▶ TASK STATEMENT: Set the data down again, word for word, as it appears below.

(Records from a dataset)
#####
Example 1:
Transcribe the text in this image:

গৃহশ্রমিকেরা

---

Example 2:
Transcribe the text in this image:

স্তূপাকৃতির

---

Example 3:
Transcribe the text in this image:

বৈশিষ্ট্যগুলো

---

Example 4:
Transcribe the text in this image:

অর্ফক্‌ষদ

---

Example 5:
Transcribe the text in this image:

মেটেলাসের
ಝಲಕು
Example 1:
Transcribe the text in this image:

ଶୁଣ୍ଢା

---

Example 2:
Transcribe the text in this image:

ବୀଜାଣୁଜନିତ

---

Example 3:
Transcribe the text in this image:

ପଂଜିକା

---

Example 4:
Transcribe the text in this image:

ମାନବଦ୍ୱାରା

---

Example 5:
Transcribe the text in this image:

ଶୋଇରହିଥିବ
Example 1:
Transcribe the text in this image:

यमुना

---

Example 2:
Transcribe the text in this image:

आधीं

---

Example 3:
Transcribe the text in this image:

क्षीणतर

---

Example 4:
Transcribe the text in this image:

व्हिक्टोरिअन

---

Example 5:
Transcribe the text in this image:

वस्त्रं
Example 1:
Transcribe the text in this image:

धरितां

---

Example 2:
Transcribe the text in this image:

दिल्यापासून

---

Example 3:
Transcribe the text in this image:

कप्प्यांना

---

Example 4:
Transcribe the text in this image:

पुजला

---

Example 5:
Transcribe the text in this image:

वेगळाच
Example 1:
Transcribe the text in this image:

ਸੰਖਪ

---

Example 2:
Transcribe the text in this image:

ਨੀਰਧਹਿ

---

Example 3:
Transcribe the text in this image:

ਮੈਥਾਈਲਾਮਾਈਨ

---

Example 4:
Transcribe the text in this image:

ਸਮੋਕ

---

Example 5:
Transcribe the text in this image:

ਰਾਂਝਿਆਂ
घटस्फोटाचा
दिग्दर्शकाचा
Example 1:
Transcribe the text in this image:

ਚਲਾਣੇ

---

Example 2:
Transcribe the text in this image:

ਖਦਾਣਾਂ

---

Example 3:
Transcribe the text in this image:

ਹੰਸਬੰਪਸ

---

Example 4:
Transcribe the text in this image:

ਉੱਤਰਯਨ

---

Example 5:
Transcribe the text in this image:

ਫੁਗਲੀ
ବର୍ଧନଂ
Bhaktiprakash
#####
▶ RESULT OF THIS EXERCISE:
Example 1:
Transcribe the text in this image:

গৃহশ্রমিকেরা

---

Example 2:
Transcribe the text in this image:

স্তূপাকৃতির

---

Example 3:
Transcribe the text in this image:

বৈশিষ্ট্যগুলো

---

Example 4:
Transcribe the text in this image:

অর্ফক্‌ষদ

---

Example 5:
Transcribe the text in this image:

মেটেলাসের
ಝಲಕು
Example 1:
Transcribe the text in this image:

ଶୁଣ୍ଢା

---

Example 2:
Transcribe the text in this image:

ବୀଜାଣୁଜନିତ

---

Example 3:
Transcribe the text in this image:

ପଂଜିକା

---

Example 4:
Transcribe the text in this image:

ମାନବଦ୍ୱାରା

---

Example 5:
Transcribe the text in this image:

ଶୋଇରହିଥିବ
Example 1:
Transcribe the text in this image:

यमुना

---

Example 2:
Transcribe the text in this image:

आधीं

---

Example 3:
Transcribe the text in this image:

क्षीणतर

---

Example 4:
Transcribe the text in this image:

व्हिक्टोरिअन

---

Example 5:
Transcribe the text in this image:

वस्त्रं
Example 1:
Transcribe the text in this image:

धरितां

---

Example 2:
Transcribe the text in this image:

दिल्यापासून

---

Example 3:
Transcribe the text in this image:

कप्प्यांना

---

Example 4:
Transcribe the text in this image:

पुजला

---

Example 5:
Transcribe the text in this image:

वेगळाच
Example 1:
Transcribe the text in this image:

ਸੰਖਪ

---

Example 2:
Transcribe the text in this image:

ਨੀਰਧਹਿ

---

Example 3:
Transcribe the text in this image:

ਮੈਥਾਈਲਾਮਾਈਨ

---

Example 4:
Transcribe the text in this image:

ਸਮੋਕ

---

Example 5:
Transcribe the text in this image:

ਰਾਂਝਿਆਂ
घटस्फोटाचा
दिग्दर्शकाचा
Example 1:
Transcribe the text in this image:

ਚਲਾਣੇ

---

Example 2:
Transcribe the text in this image:

ਖਦਾਣਾਂ

---

Example 3:
Transcribe the text in this image:

ਹੰਸਬੰਪਸ

---

Example 4:
Transcribe the text in this image:

ਉੱਤਰਯਨ

---

Example 5:
Transcribe the text in this image:

ਫੁਗਲੀ
ବର୍ଧନଂ
Bhaktiprakash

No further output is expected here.